§ SET EXERCISE
Rewrite the lines of the items below with every "time" changed to "reading" and nothing else altered. Leave the pictures out.

##### SUPPLIED MATERIAL #####

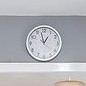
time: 12:57
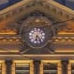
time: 6:23
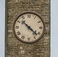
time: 10:22
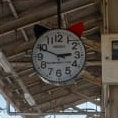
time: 2:48
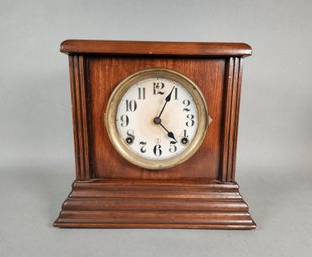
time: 4:04
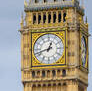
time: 12:42
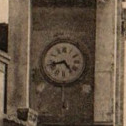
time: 4:42
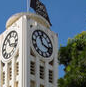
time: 11:17
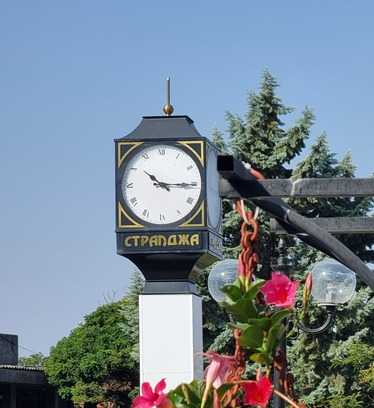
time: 10:15
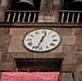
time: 12:32
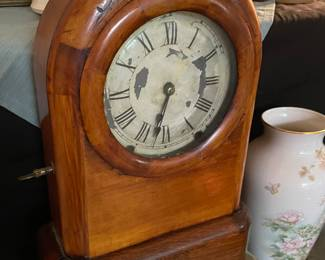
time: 6:32
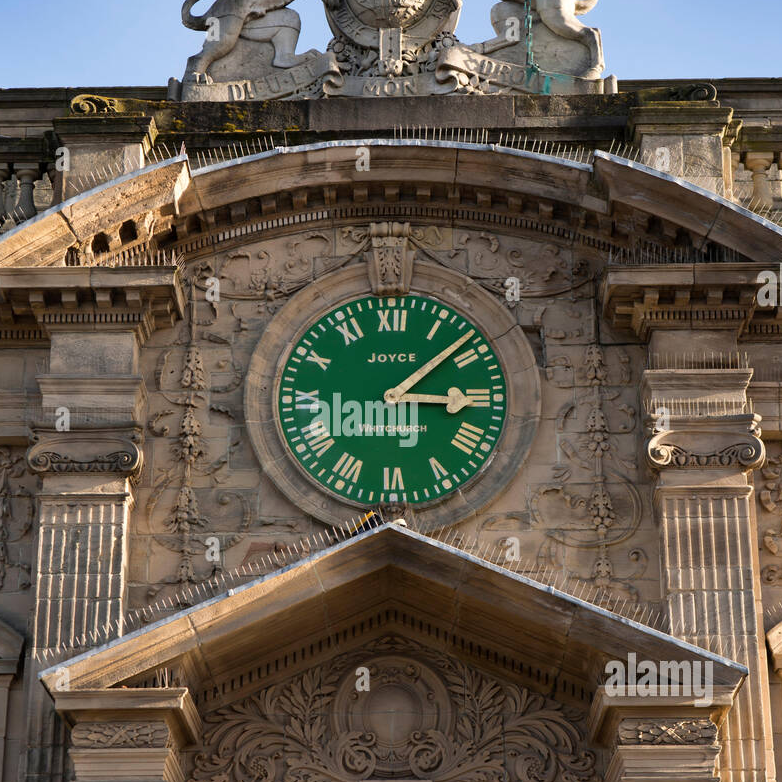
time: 3:08
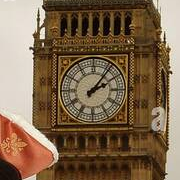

#####

§ EXERCISE RESULT
reading: 12:57
reading: 6:23
reading: 10:22
reading: 2:48
reading: 4:04
reading: 12:42
reading: 4:42
reading: 11:17
reading: 10:15
reading: 12:32
reading: 6:32
reading: 3:08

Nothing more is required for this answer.